Bazen düşünüyorum da hepimiz farkında mıyız ki, bazı mükafatlar aynı zamanda herkese de ceza çektiriyor mu?
Yaşadığımız her güzel şeyin akıbeti ceza ile sonuçlanmak zorunda mı?
Düşünsenize halk arasında bile deriz bazen, “çok güldük bugün, ağlayacağız galiba” diye. Bilinç altımızın oyunu mu yoksa.
Birini Seversin ya mesela. Aşk yani bildiğimiz sevda, yaşanan duygu. Aslında hep acı verir ki karşılıklı da olsa karşılıksız da. Yanındayken özlersin mesela ya da onsuzken hep o vardır aklında. Yaşam planını o belirler. Elin kızı ya da oğludur aslında o :)) Fakat hayat güzergahını tamamen kendine çevirmiştir habersiz. Aylarca diyet ya abi gram kilo veremezken aşk seni bir haftada muma çeviri de erir gidersin. Şimdi sorarım ; Bu mükafat mı ceza mı?
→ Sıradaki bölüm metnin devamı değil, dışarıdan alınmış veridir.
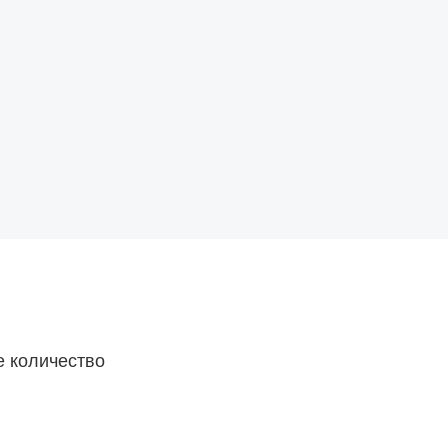
е количество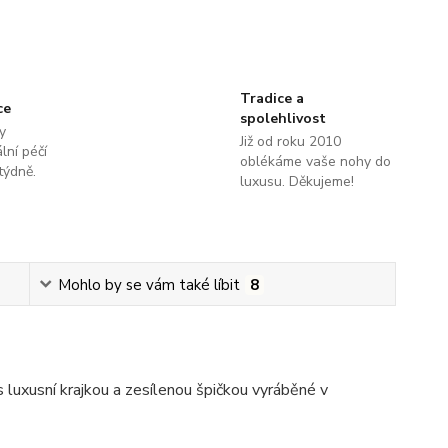
Tradice a
ce
spolehlivost
y
Již od roku 2010
lní péčí
oblékáme vaše nohy do
týdně.
luxusu. Děkujeme!
Mohlo by se vám také líbit
8
luxusní krajkou a zesílenou špičkou vyráběné v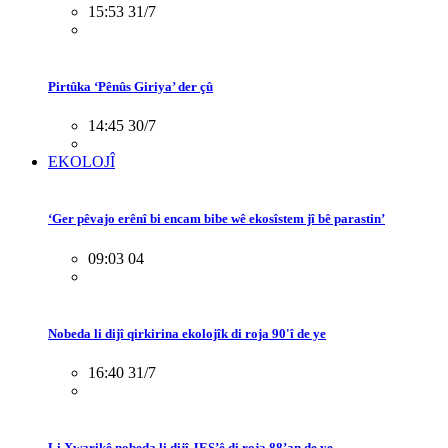
15:53 31/7
Pirtûka ‘Pênûs Giriya’ der çû
14:45 30/7
EKOLOJÎ
‘Ger pêvajo erênî bi encam bibe wê ekosîstem jî bê parastin’
09:03 04
Nobeda li dijî qirkirina ekolojîk di roja 90'î de ye
16:40 31/7
Li Xwarikê nobeda li dijî JES’ê di roja 88’an de ye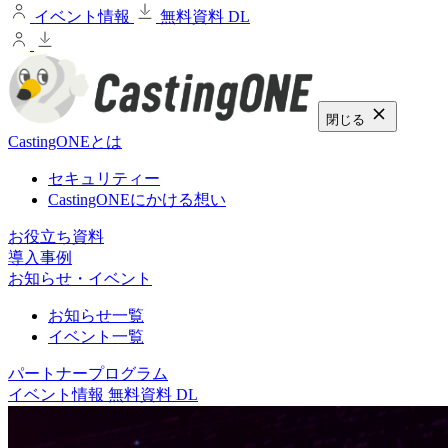
イベント情報
無料資料 DL
閉じる
CastingONEとは
セキュリティー
CastingONEにかける想い
お役立ち資料
導入事例
お知らせ・イベント
お知らせ一覧
イベント一覧
パートナープログラム
イベント情報
無料資料 DL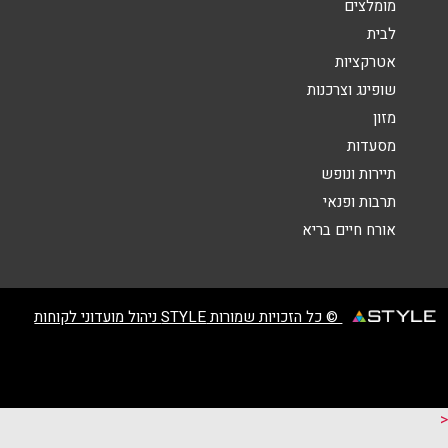
מומלצים
לבית
אילת
אטרקציות
שופינג וצרכנות
מתחם אייס מול קאמפן 8
שליחה
מזון
08-9984059
מסעדות
תיירות ונופש
מודיעין-מכבים-רעות
תרבות ופנאי
אורח חיים בריא
קניון עזריאלי מודיעין לב העיר 2
© כל הזכויות שמורות STYLE ניהול מועדוני לקוחות
אשקלון
גלובוס סנטר צומת המבקיעים
08-9585966
<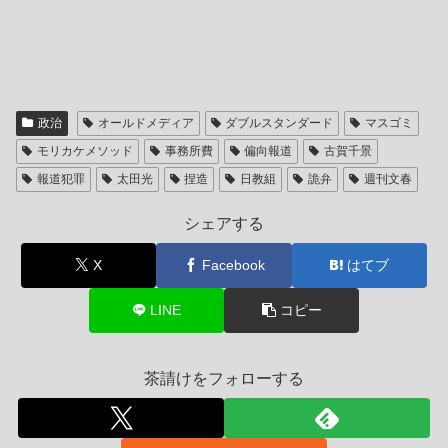
政治
オールドメディア
ダブルスタンダード
マスゴミ
モリカケメソッド
事務所費
偏向報道
古賀千景
報道犯罪
太田光
捏造
日教組
詭弁
週刊文春
シェアする
X
Facebook
はてブ
LINE
コピー
茶請けをフォローする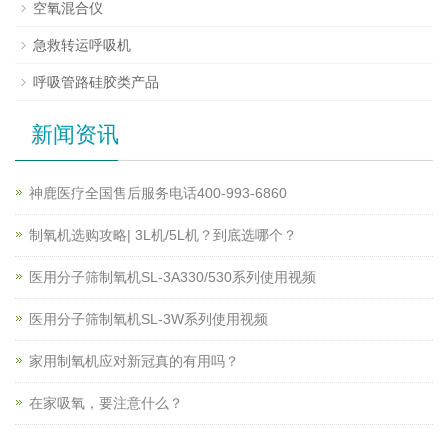
空氧混合仪
急救转运呼吸机
呼吸管路硅胶类产品
新闻资讯
神鹿医疗全国售后服务电话400-993-6860
制氧机选购攻略| 3L机/5L机？到底选哪个？
医用分子筛制氧机SL-3A330/530系列使用视频
医用分子筛制氧机SL-3W系列使用视频
家用制氧机应对新冠真的有用吗？
在家吸氧，要注意什么？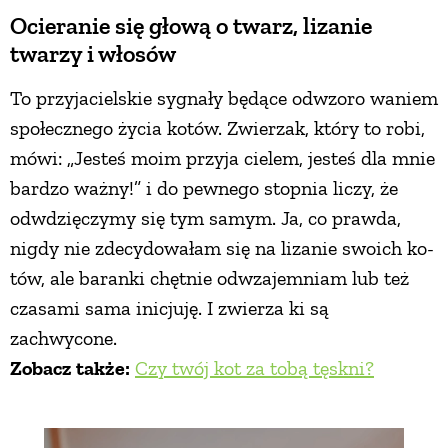
Ocieranie się głową o twarz, lizanie
twarzy i włosów
To przyjacielskie sygnały będące odwzoro­ waniem
społecznego życia kotów. Zwierzak, który to robi,
mówi: „Jesteś moim przyja­ cielem, jesteś dla mnie
bardzo ważny!” i do pewnego stopnia liczy, że
odwdzięczymy się tym samym. Ja, co prawda,
nigdy nie zdecydowałam się na lizanie swoich ko­
tów, ale baranki chętnie odwzajemniam lub też
czasami sama inicjuję. I zwierza­ ki są
zachwycone.
Zobacz także:
Czy twój kot za tobą tęskni?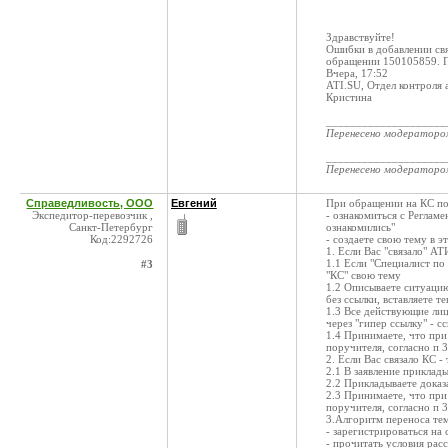
Здравствуйте!
Ошибки в добавлении свя
обращении 150105859. П
Вчера, 17:52
ATI.SU, Отдел контроля 
Кристина
____________________
Перенесено модератор
____________________
Перенесено модератор
Справедливость, ООО
Евгений
При обращении на КС по
Экспедитор-перевозчик ,
- ознакомиться с Реглам
Санкт-Петербург
ознакомились"
Код:2292726
- создаете свою тему в э
1. Если Вас "связало" АТ
1.1 Если "Специалист по 
#3
"КС" свою тему
1.2 Описываете ситуацию
без ссылки, вставляете т
1.3 Все действующие лиц
через "гипер ссылку" - с
1.4 Принимаете, что пр
поручителя, согласно п 
2. Если Вас связало КС - 
2.1 В заявление приклад
2.2 Прикладываете дока
2.3 Принимаете, что пр
поручителя, согласно п 
3.Алгоритм переноса те
- зарегистрироваться на 
- прочитать условия рас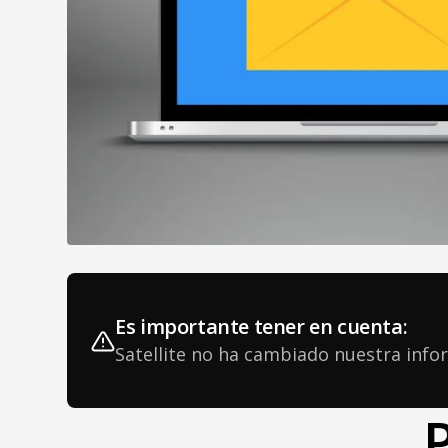
Es importante tener en cuenta:
Satellite no ha cambiado nuestra info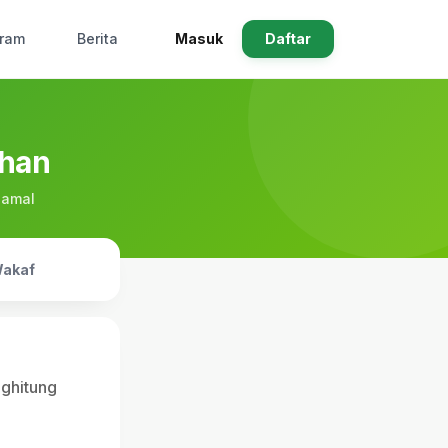
Masuk
Daftar
gram
Berita
ahan
 amal
akaf
nghitung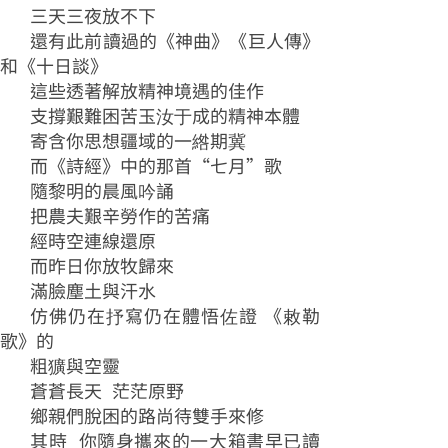
三天三夜放不下
還有此前讀過的《神曲》《巨人傳》
和《十日談》
這些透著解放精神境遇的佳作
支撐艱難困苦玉汝于成的精神本體
寄含你思想疆域的一綹期冀
而《詩經》中的那首“七月”歌
隨黎明的晨風吟誦
把農夫艱辛勞作的苦痛
經時空連線還原
而昨日你放牧歸來
滿臉塵土與汗水
仿佛仍在抒寫仍在體悟佐證 《敕勒
歌》的
粗獷與空靈
蒼蒼長天 茫茫原野
鄉親們脫困的路尚待雙手來修
其時 你隨身攜來的一大箱書早已讀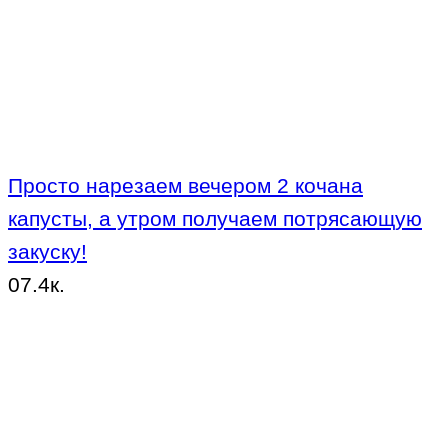
Просто нарезаем вечером 2 кочана
капусты, а утром получаем потрясающую
закуску!
0
7.4к.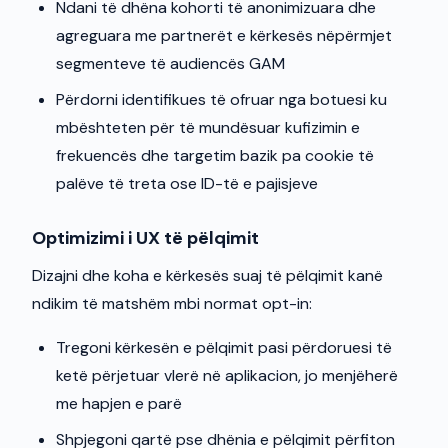
Ndani të dhëna kohorti të anonimizuara dhe
agreguara me partnerët e kërkesës nëpërmjet
segmenteve të audiencës GAM
Përdorni identifikues të ofruar nga botuesi ku
mbështeten për të mundësuar kufizimin e
frekuencës dhe targetim bazik pa cookie të
palëve të treta ose ID-të e pajisjeve
Optimizimi i UX të pëlqimit
Dizajni dhe koha e kërkesës suaj të pëlqimit kanë
ndikim të matshëm mbi normat opt-in:
Tregoni kërkesën e pëlqimit pasi përdoruesi të
ketë përjetuar vlerë në aplikacion, jo menjëherë
me hapjen e parë
Shpjegoni qartë pse dhënia e pëlqimit përfiton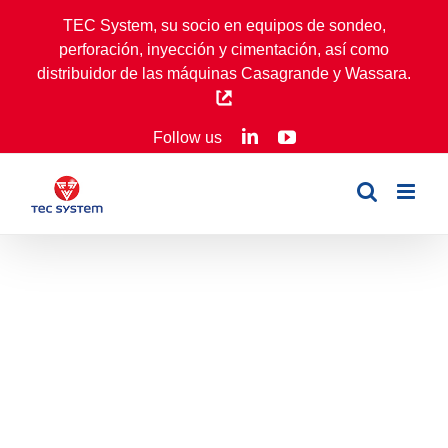
Skip
TEC System, su socio en equipos de sondeo,
to
perforación, inyección y cimentación, así como
content
distribuidor de las máquinas Casagrande y Wassara.
LinkedIn
YouTube
Follow us
MI100P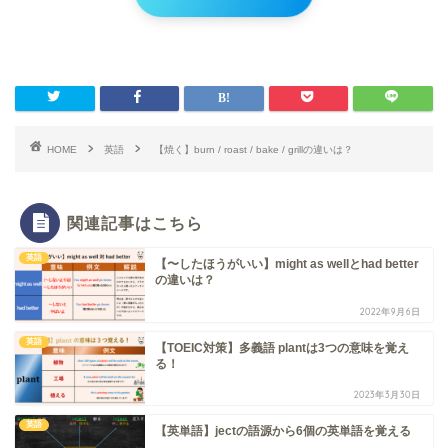
HOME
英語
【焼く】burn / roast / bake / grillの違いは？
関連記事はこちら
英語
【〜したほうがいい】might as wellとhad better
の違いは？
2022年9月6日
英語
【TOEIC対策】多義語 plantは3つの意味を覚え
る！
2023年3月30日
英語
【英単語】jectの語源から6個の英単語を覚える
Derin bir uykuya dalmak isteriz bazen de hani. Zar zor uyuruz her şeye rağmen. Yani beynimizdeki kalabalığa, dışarıdaki inşaattan gelen gürültüye ya da trafikte akan araçların seslerine rağmen dalarız uykuya. Hop biri gelir dürter seni. Der ki “lacivert çorabımın tekini gördün mü?
O an içimden şöyle bir dilek geçtiğine şahit olurum çoğu kez. Keşke tabancam olsaydı.
Hayatı paylaşmaya hep karşıydım ve her daim de karşı olacağım. Mükafat yaşamak için ceza çekmek şart değil bence. Her insan tek başına gelir bu evrene ve gördüğümüz üzere tek başımızı gidiyoruz ellerimiz bomboş ve çırılçıplak. Tıpkı geldiğimiz gibi.
Ve hesap günü yine tek başımıza çıkıyoruz huzura. Hayatımızı paylaştıklarımız orada bizim derdimizi ve günahımızı paylaşmıyor da. Çoğu günahlarımızın vebali onlar olsa da o gün mesul değillerdir hiçbir şeyden.
Velhasıl Mükafata ve Cezaya dair kitaplar dolusu şey yazabilirim şu an. Hepimizin cezası da mükafatı da kendi içimizde taşıdığımızdır aslında. Yaşam olgumuz maalesef buna tutuklu kılar bizi çoğu kez. Yönlendiremeyiz hislerimizi. Baş edemeyiz çoğu kez duygularımızla. Bazen çocukluktan kalma bir korkudur ceza. Bazen de gelecek kaygısından kaynaklanan bir ürperti.
Alışmamışızdır toplum olarak mutluluğa belki. Güzel sunumlar ve güler bir tebessüm bile korkutur bizi. Mükafatı ceza sanırız çoğu kez. Dedim ya kendi içimizdedir cezamız da mükafatımız da.
Siyahla beyaz gibidir bence mükafat ile ceza.